There are 5 ways in which you can address risk:
1) Risk Transference.  You transfer the risk from yourself to another party ie you take out insurance.    
2) Risk Avoidance – you dodge the risk – eg you don’t go sky Diving because you want to avoid plunging to your death 
3) Risk Reduction – you might go sky diving but you choose the provider that has the safest record and the best safety gear thus increasing your chance of a successful outcome.
4) Risk acceptance – you accept that a certain amount of people will die while sky diving but the chance of this being you is minimal.
5) Self insurance – you have the financial resources to cover yourself if anything did happen.

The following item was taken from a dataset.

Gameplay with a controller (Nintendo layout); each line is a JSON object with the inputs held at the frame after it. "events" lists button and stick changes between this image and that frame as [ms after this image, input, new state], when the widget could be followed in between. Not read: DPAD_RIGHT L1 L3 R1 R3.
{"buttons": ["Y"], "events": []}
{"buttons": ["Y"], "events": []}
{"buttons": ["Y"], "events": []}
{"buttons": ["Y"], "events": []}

Ideally we all want to be in the “self insurance” mode and have enough financial resources to protect us if something happened.  The truth of the matter is that unless we’re born in to money we will all at some time have to look at other ways to manage our risk
With regards to funeral insurance if someone doesn’t have the funds to cover the cost of their funeral they have the following options:
1) The family left behind pays the funeral costs –If the family are ok with that then this is a great alternative.  
2) The client can start to set aside funds to cover the cost of the funeral.  But what if the claim has to be made before sufficient funds are available to cover that cost?  

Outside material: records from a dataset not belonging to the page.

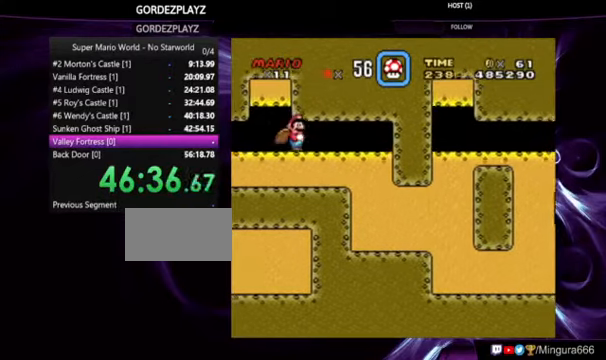
{"buttons": ["Y"], "events": []}
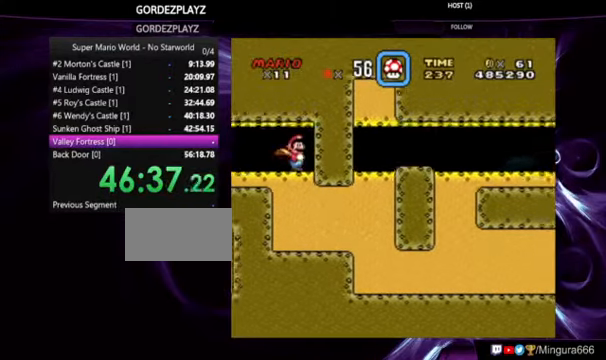
{"buttons": ["Y"], "events": []}
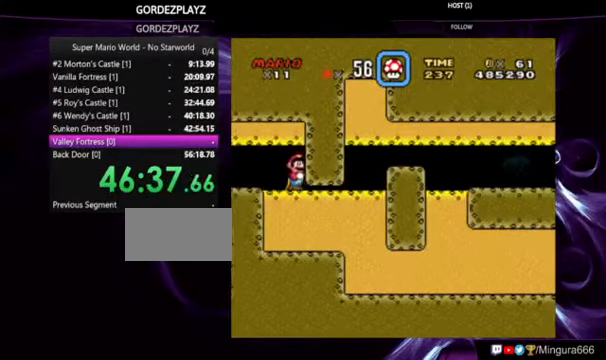
{"buttons": ["Y"], "events": []}
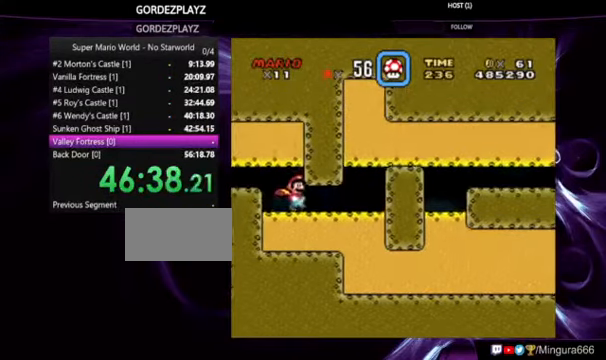
{"buttons": ["Y"], "events": []}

3) Take out a funeral insurance.
It should be acknowledged that when taking out a funeral insurance policy it will be for a set amount.    Costs increase and funeral costs are no different so it’s imperative that any type of insurance be reviewed regularly to ensure that the benefit meets the expectations of the client.  If the client is setting aside savings at the same time the benefit may be able to be reduced of the policy cancelled altogether if there are sufficient funds available.
It should also be acknowledged that this type of insurance is usually sold to older people who would have difficulty in obtaining a standard life cover due to age and/or previous health history.  Often this type of insurance is NOT assessed medically so this can be a viable option to those who are concerned about meeting the cost of their funeral.  

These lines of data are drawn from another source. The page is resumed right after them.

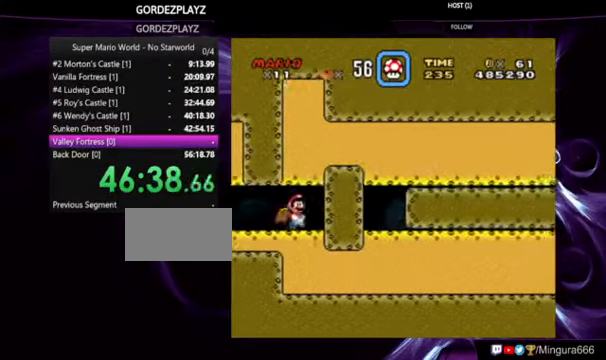
{"buttons": ["Y"], "events": []}
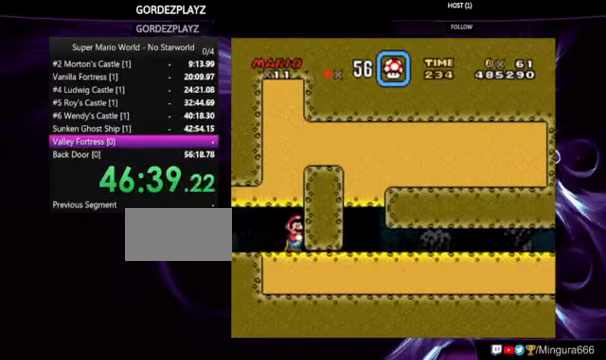
{"buttons": ["Y"], "events": []}
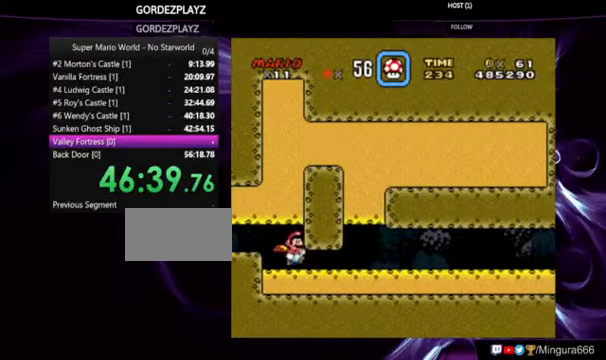
{"buttons": ["Y"], "events": []}
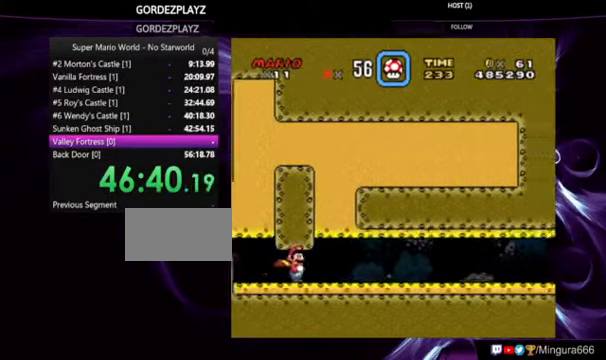
{"buttons": ["Y"], "events": []}
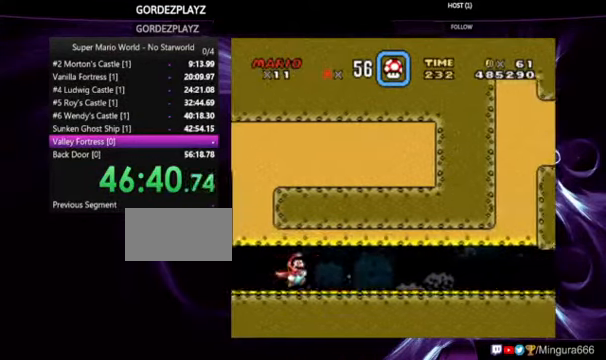
{"buttons": ["Y"], "events": []}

Insurance companies work off risk vs benefit.  They rely on clients who are on their books longer to offset the clients that could make a claim in a shorter period of time.  We need Insurance agencies and we need them to be profitable otherwise the option of Risk Transferance is taken away from us. If you take away Risk Transferance as an option it will meant that many of us will have to adopt other risk management strategies which could mean no skydiving for anyone!   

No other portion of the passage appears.